Subcommand: chunkify

Chunkify a set of fasta files and create abundance maps.

Usage: gappa prepare chunkify [options]

Options

Input
`--fasta-path`	Required. `TEXT:PATH(existing)=[] ...` List of fasta files or directories to process. For directories, only files with the extension `.(fasta\|fas\|fsa\|fna\|ffn\|faa\|frn)[.gz]` are processed.
Settings
`--chunk-size`	`UINT=50000` Number of sequences per chunk file.
`--min-abundance`	`UINT=1` Minimum abundance of a single sequence. Sequences below are filtered out.
`--hash-function`	`TEXT:{SHA1,SHA256,MD5}=SHA1` Hash function for re-naming and identifying sequences.
Output
`--chunks-out-dir`	`TEXT=.` Directory to write output chunks files to.
`--chunks-file-prefix`	`TEXT` File prefix for chunks files. Most gappa commands use the command name as the base name for file output. This option amends the base name, to distinguish runs with different data.
`--chunks-file-suffix`	`TEXT` File suffix for chunks files. Most gappa commands use the command name as the base name for file output. This option amends the base name, to distinguish runs with different data.
`--abundances-out-dir`	`TEXT=.` Directory to write output abundances files to.
`--abundances-file-prefix`	`TEXT` File prefix for abundances files. Most gappa commands use the command name as the base name for file output. This option amends the base name, to distinguish runs with different data.
`--abundances-file-suffix`	`TEXT` File suffix for abundances files. Most gappa commands use the command name as the base name for file output. This option amends the base name, to distinguish runs with different data.
Global Options
`--allow-file-overwriting`	`FLAG` Allow to overwrite existing output files instead of aborting the command.
`--verbose`	`FLAG` Produce more verbose output.
`--threads`	`UINT` Number of threads to use for calculations.
`--log-file`	`TEXT` Write all output to a log file, in addition to standard output to the terminal.

Description

The command is one of the steps of our data preprocessing pipeline for phylogenetic placements as described here. It takes one or more fasta files as input, e.g., each representing an environmental sample. It then writes out numbered chunks files of equal size, containing the unique sequences of the input. For each input file, it also writes an abundance map file, which stores the per-sequence abundances in the input. In order to identify unique sequences, it uses a hash value of the sequence data, which is also assigned as a new name to the sequences in the chunks.

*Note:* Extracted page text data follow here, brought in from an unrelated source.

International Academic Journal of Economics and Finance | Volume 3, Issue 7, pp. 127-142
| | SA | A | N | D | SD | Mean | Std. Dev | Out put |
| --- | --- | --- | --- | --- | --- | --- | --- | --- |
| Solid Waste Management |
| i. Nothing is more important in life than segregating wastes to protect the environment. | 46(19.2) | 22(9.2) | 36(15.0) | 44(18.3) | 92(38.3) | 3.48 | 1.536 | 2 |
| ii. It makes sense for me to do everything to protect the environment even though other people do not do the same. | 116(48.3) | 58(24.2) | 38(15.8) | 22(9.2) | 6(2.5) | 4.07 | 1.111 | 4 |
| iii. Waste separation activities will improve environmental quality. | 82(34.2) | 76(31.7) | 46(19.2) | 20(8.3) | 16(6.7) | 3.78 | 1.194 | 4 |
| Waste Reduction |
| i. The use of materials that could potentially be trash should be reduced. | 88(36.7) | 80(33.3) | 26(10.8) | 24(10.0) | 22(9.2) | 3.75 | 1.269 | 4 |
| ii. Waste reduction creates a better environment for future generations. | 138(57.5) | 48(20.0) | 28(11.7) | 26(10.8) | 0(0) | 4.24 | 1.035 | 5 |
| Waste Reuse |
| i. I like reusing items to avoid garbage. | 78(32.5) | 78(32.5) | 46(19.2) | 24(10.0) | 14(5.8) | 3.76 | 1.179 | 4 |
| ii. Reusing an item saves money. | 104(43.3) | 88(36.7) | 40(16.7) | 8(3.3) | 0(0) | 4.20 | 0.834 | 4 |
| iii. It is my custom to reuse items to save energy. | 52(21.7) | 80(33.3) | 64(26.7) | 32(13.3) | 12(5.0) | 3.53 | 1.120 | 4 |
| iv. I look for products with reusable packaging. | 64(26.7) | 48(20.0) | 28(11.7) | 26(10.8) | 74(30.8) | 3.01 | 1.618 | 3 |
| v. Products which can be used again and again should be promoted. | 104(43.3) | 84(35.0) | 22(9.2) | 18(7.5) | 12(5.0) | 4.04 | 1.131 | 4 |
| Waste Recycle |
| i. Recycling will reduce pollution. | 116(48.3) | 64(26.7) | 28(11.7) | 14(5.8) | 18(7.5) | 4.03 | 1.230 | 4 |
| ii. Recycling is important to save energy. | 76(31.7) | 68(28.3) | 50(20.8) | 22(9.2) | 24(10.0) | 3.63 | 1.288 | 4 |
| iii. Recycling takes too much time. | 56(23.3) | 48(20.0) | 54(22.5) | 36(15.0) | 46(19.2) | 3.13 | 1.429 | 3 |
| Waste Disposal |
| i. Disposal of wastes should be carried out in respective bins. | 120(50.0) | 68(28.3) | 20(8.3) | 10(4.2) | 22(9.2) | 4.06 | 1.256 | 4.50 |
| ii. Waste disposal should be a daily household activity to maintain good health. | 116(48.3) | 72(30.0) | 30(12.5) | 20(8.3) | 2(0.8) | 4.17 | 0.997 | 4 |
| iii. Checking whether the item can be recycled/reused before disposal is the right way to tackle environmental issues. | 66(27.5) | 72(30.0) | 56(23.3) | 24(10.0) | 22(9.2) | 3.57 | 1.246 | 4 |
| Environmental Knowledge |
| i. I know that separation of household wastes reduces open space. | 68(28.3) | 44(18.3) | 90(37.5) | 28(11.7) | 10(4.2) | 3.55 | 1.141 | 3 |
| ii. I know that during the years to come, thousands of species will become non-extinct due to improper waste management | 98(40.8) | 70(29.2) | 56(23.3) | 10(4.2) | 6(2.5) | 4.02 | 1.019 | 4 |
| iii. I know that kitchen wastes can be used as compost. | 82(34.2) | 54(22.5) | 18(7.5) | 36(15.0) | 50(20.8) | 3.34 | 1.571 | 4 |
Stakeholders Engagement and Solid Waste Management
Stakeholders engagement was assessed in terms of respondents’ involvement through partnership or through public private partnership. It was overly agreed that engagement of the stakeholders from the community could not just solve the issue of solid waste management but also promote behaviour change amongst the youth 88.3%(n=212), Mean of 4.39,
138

Chunkify and Unchunkify Workflow.

The produced chunk files are intended to be used with phylogenetic placement next (after potentially aligning them first to the reference). Using chunks of equal size ensures relatively stable run times for each chunk, so that large datasets can be processed efficiently on a computer cluster. Furthermore, as the chunks only contain unique sequences, compute time is further reduced.

After finishing phylogentic placement, the unchunkify command then takes the per-chunk placement files as well as the abundance map files produced here, and creates placement files for each of the original input files, with all abundances and original sequences names restored. Thus, the combination of these two commands achieves the same effect as placing each input file separately, but lowers computational cost and maximizes load balancing.

Details

The memory usage depends on the number of unique sequences in the input data. For example, we used a test dataset with 1,170 fasta files (31.5 GB) containing 182,556,655 sequences, thereof 104,947,033 unique. Using --hash-function SHA1 and --threads 1, the program ran for 40 min and used 4 GB of memory on a laptop computer. The run time can be reduced by using multiple threads, at the cost of slightly more memory usage. As most of the sequences only appeared with an abundance of 1 per file, we also tried the option --min-abundance 2. In that case, 82% of the sequences were filtered due to low abundance, resulting in a run time of 12 min and 440 MB memory usage with a single thread.

`--min-abundance`

The --min-abundance option is meant for fasta files which were already deduplicated, that is, which do not contain duplicate sequences, but have unique sequences with their abundances annotated in the sequence label itself. Such files are for example produced by the vsearch command --derep_fulllength. If the --min-abundance option is used with a value greater than 1 for files that do not contain abundance information in the sequence labels, all sequences will be filtered out, because their abundance is then considered to be 1.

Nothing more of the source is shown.